▸ **対象の書評**:
"""
非常に面白いし興味深い。但しエンディングは賛否両論。

最近注目されている中国で大活躍中の日本人「加藤嘉一」に取材したということから中国事情を様々な角度から鋭く描いている点は秀逸。彼は多くの作品で複数の主役級の話を絡ませながらひとつのテーマに集約していく手法を好むが本作でもその手法を踏襲している。

一人の日本人と二人の中国人を通じて、中国問題そして日中問題を多角的に描いており非常に勉強になる。特に二人の中国人のコントラストが素晴らしい。中盤以降にこの三人が一堂に会するシーンは本小説のひとつのクライマックスであり、複雑な日中関係を越えて相互理解と友情で結ばれるくだりは、胸が熱くなり涙を誘う。複雑で難解な障害を乗り越えるためには熱き想いが非常に大切であるということを痛感させてくれる。

但し小説の幕切れに異論があるので☆1つ減点。その理由は以下参照。

<このあと思い切りネタバレ>

但し本当のクライマックスは賛否両論があるだろう。中国人にありがちなヒューマンエラーがきっかけになり、非常用電源含め全て起動しなくなり炉心の冷却機能が完全に失われてしまう。炉心の気圧を下げるためにベントに行った日本人技師はベントの破裂により音信不通となる。この問題を解決にしに行こうとする時点でこの小説は終わってしまう。あたかも「この小説の続きは福島第一原発で」とでも言わんばかりの展開だ。

そして今、福島第一原発でこの事象をなぞる事態がまさに起こっている。よもや著者は福島第一原発事件を予言していたわけではないだろうが、原因が違うとはいえ、起きている事象が酷似している点は空恐ろしくなる。
"""
コレクションから取り出したエントリ:
"""
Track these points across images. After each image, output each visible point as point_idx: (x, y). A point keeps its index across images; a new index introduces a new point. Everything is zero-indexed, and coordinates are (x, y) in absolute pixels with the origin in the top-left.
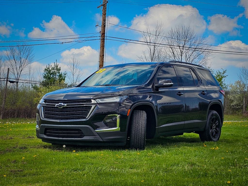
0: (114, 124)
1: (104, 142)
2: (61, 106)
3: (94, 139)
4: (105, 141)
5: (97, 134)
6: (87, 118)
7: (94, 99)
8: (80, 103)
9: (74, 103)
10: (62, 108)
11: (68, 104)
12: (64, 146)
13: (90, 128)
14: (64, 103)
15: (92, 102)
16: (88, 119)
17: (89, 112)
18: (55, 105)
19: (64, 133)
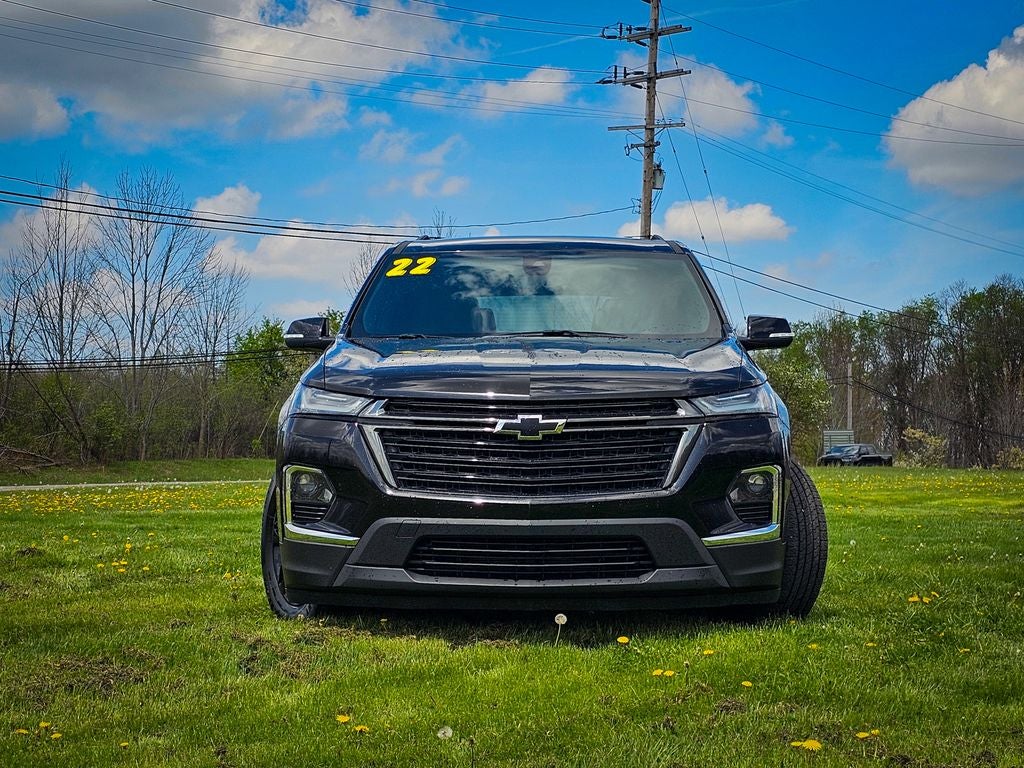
0: (765, 509)
1: (733, 591)
2: (531, 428)
3: (698, 579)
4: (737, 584)
5: (709, 559)
6: (670, 486)
7: (686, 398)
8: (627, 415)
9: (593, 417)
10: (540, 437)
11: (569, 420)
12: (561, 619)
13: (686, 530)
14: (547, 414)
15: (681, 413)
16: (675, 488)
17: (671, 457)
18: (494, 425)
19: (548, 558)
"""
▸ **課題の目的**: この書評のネタバレ部分では、小説の終わりに向けてどんな出来事が起こると述べられていますか。起きる順にすべて挙げてください。 エントリを使う必要はありません。

▸ **課題への回答**:
1. 中国人にありがちなヒューマンエラーが起きる。
2. 非常用電源を含め、全てが起動しなくなる。
3. 炉心の冷却機能が完全に失われる。
4. 炉心の気圧を下げるためにベントに行った日本人技師が、ベントの破裂により音信不通となる。
5. この問題を解決しに行こうとする時点で、小説が終わる。